Starting with the working title My Bloody Wedding, Chadha and Berges created the character of Roopi, a young British Indian woman, and Mrs Sethi, her meddling mother. “Really it's an Ealing comedy about an Indian mum who lives with her daughter. The daughter is a little bit overweight, not exactly beautiful and has a broken engagement behind her,” explained Chadha. “People in the community have been really mean about this girl and the mother has had enough. So she devises all kinds of ways of killing people off, using Indian cooking methods. And of course, being Indian, we believe in reincarnation. The people she kills come back as spirits and these spirits can't work out why they've not been reincarnated.”

Goldy Notay gained weight to play the role of Roopi, which she then promptly had to shed for her part in Sex and the City 2.

===Funding===
It's a Wonderful Afterlife was co-produced by the AIM-listed The Indian Film Company (TIFC) and Bend It Films in association with Viacom 18 Motion Pictures. HanWay Films is handling worldwide sales and distribution, and pitched the film as My Big Fat Greek Wedding meets Shaun of the Dead. Icon Film Distribution is the UK distributor.

===Filming===
Principal photography began in London on 28 March 2009. Most of the filming took place in Southall in London and at Ealing Studios. Chadha and Berges took inspiration for the horror elements from Ridley Scott's sci-fi classic Aliens, Brian De Palma’s adaptation of Stephen King's Carrie, and John Landis’ 1981 horror classic An American Werewolf in London. Several scenes required SFX to create the effect of ghosts and supernatural phenomena.

==Music and sound==

The soundtrack features a mix of licensed tracks, remixed tracks and original compositions, including mainstream music such as disco and hip-hop with the Desi dhol and Bhangra. It includes songs by popular British-Asian and Bhangra artists such as Panjabi MC and Taz of Stereo Nation. It has 14 tracks in total, including Rahat Fateh Ali Khan, Neeraj Shridhar of Bombay Vikings, a makeover of a disco track by the Bee Gees, "Stayin Alive", re-composed by noted British-Asian DJ and music producer Bally Sagoo. Bally developed the track "Staying Alive Desified" by fusing traditional Bhangra beats with a performance from the Bee Gees tribute band Stayin' Alive UK. In a nod to the film's title, "Wonderful Life" by the British band Black features in its original form on the soundtrack. Promotional music videos feat.

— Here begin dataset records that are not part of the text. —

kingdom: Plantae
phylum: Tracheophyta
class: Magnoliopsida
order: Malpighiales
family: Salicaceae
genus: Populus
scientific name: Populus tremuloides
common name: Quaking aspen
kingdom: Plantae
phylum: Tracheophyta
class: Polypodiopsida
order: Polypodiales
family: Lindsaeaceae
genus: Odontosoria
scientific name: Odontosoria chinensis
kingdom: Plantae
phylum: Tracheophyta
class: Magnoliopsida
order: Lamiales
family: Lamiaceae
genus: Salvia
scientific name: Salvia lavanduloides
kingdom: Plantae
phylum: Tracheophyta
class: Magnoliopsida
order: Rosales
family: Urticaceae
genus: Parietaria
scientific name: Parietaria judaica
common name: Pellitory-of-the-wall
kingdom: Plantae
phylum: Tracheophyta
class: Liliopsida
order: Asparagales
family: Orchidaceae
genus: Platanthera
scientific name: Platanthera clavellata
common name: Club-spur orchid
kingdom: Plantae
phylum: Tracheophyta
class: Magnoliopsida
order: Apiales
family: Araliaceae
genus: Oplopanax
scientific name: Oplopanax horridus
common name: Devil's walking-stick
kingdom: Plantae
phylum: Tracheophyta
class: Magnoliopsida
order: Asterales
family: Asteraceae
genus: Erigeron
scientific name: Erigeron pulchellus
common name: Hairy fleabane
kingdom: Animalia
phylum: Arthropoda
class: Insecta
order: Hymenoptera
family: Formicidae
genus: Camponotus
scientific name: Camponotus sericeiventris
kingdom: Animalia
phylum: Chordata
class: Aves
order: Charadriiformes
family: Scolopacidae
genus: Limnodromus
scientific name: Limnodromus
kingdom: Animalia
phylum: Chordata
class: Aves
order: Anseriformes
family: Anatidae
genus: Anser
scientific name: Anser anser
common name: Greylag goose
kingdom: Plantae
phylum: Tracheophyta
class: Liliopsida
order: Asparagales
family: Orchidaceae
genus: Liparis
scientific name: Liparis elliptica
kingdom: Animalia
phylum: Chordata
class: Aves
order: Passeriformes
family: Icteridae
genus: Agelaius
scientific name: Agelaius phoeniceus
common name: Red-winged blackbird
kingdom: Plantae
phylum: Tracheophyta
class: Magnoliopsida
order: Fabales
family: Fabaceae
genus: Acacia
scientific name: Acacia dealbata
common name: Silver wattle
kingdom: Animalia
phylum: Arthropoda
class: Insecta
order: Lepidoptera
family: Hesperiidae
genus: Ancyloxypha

Stereo nation are choreographed by Rohit Chawla.

Track listing
| No. | Title | Artist | Length |
|---|---|---|---|
| 1. | "Punjabi Soldiers A Team Theme" | Punjabi MC | 3:32 |
| 2. | "Bhangra Chic / Bhangra Rap" | Kidd Skilly | 3:05 |
| 3. | "So Real So Right" | San-j Sanj featuring Natty A | 4:01 |
| 4. | "Larl Larl Buleeya" | Taz with Stereo Nation featuring Mumzy | 3:35 |
| 5. | "Do the Nach" | Chillitown featuring 10shott | 3:11 |
| 6. | "Wonderful Life" | Colin Vearncombe/Performed by Black | 5:46 |
| 7. | "Disco Bhangra" | Bally Sagoo Featuring Niraj Shridhar | 3:27 |
| 8. | "Crazee" | Taz with Stereo Nation | 3:42 |
| 9. | "Nikkiye (Madhanian)" | Parminder Chadha | 2:20 |
| 10. | "Ghum Suhm" | Sukshinder Shinda and Rahet Fateh Ali Khan | 3:22 |
| 11. | "Stayin Alive Desified" | Bally Sagoo and Stayin' Alive UK | 4:39 |
| 12. | "Stayin Alive" | Bee Gees | 3:24 |
| 13. | "It's Love" | Mica Paris, Andrew Griffiths, Syrona Marie and Bally Sagoo, Gurinder Chadha & Paul Mayeda Berges | 4:16 |
| 14. | "Ghosts of Ealing" | Craig Pruess and Bally Sagoo | 3:09 |

==Reception==
The film received overwhelmingly negative reviews, with The Scotsman calling it an "exceptionally lazy effort, which, like the similarly weak Bride and Prejudice, is more of a pun in search of a story than an actual fully-fledged idea". The Radio Times suggested, "The gags are brash, the plot is messy and there's an element of mild horror (culminating in a send-up of Carrie) that feels totally random." It was described as "the worst British film of the year" by The Express. Noyon Jyoti Parasara of AOL India stated "Every filmmaker has their bad days. And after watching It's a Wonderful Afterlife I am confident that Gurinder Chadha is in one of hers."